Climate change and global warming have been topics of discussion for decades now, with 97% of scientists agreeing that it is a real threat. The Intergovernmental Panel on Climate Change says that “scientific evidence for warming of the climate system is unequivocal.” Despite this, the president of the United States, Donald Trump, stated in a Tweet last Sunday, “Wouldn’t be too bad to have a little of that good old fashioned Global Warming right now!” in reference to cold weather on the East Coast.
But scientists continue to research and collect new data on the matter. According to Patrick Galey from the Science X Network, we are on course to miss our chance to prevent “runaway climate change,” surpassing what some refer to as the tipping point. Galey says that the World Resources Institute has found that big changes must be made before 2020 in order to prevent irreversible damage.
Still, some say that it may already be too late to save the world from climate change. A study done by Michael Bevis, a geodynamics professor at Ohio State University, has found that humanity may have already reached its tipping point. Bevis’s research has included studying ice sheets off the coast of Greenland. These ice sheets “contain enough water to raise global sea levels by 23 feet,” according to a CNN article from last Monday, January 21, and they “have been melting at an “unprecedented” rate, 50% higher than pre-industrial levels and 33% above 20th-century levels.” A rise in sea level this extreme leaves coastal cities and islands vulnerable.

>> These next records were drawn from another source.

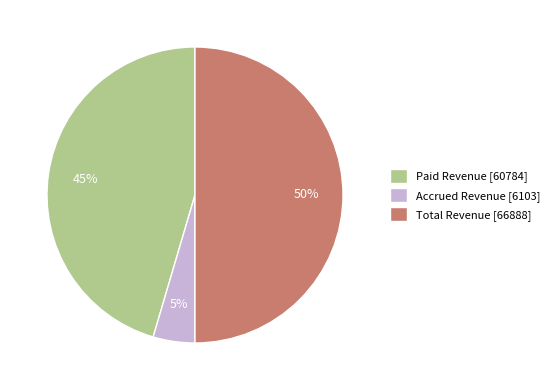

Approximately how many times larger is the value at Paid Revenue compared to Total Revenue?

0.9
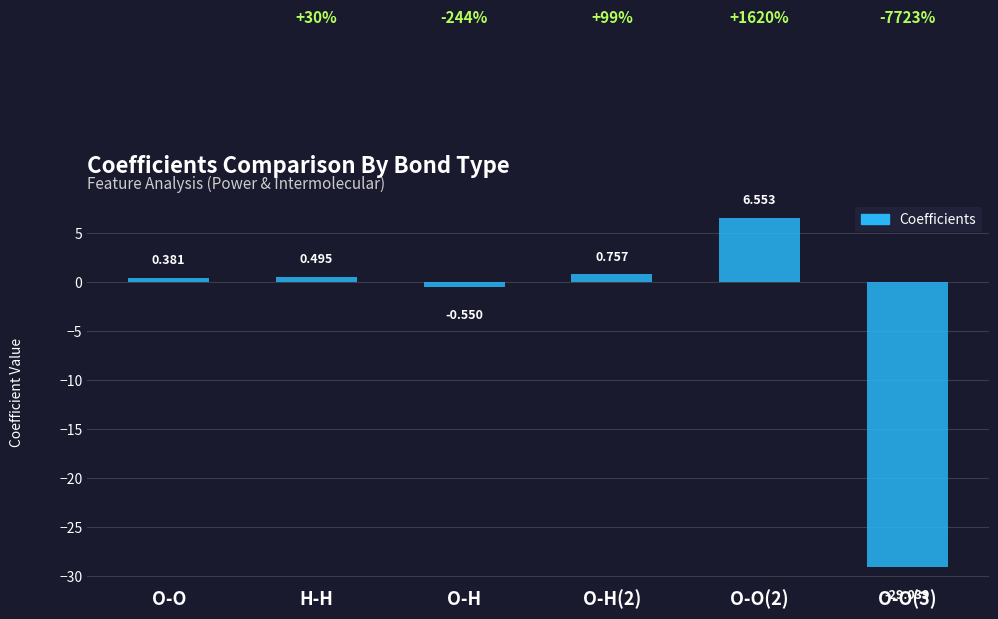

What is the difference between the maximum and minimum values?

35.6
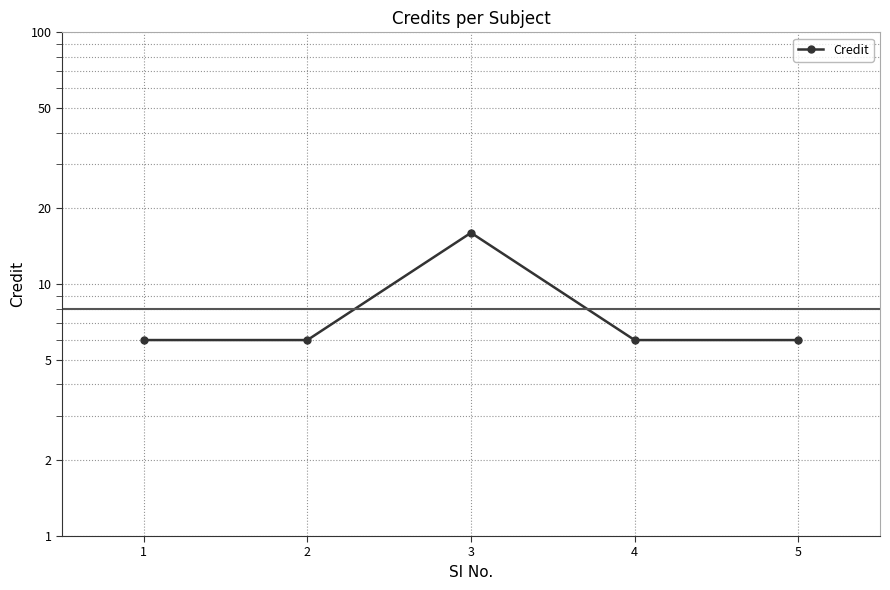

What is the average value?

8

The Environmental Defense Fund (EDF) says that oceans are not just rising but they are also getting hotter as they absorb the increased heat in the air. “This shift causes the oceans to expand … and strips corals of their vivid colors. Meanwhile, nearly a third of carbon dioxide emissions end up in the oceans, triggering chemical reactions that make the water more acidic, dissolving the shells of sea creatures. The ocean is almost 40 percent more acidic than it used to be.”
The ocean, though, is not the only part of the environment that is affected by climate change. EDF sheds light on other examples like the struggle for farmers and crops to keep up with unpredictable weather, air pollution, natural disasters, increasingly good conditions for tree-killing insects, and threat to arctic animals, to name a few.
To combat the rise of the Earth’s temperature, Galey says that “a phasing out of fossil fuels” has been identified as a chief goal. However, according to an article by the Washington Post this past December, President Trump and his administration continue to promote the use and expansion of the coal and fossil fuel industries both at home and overseas.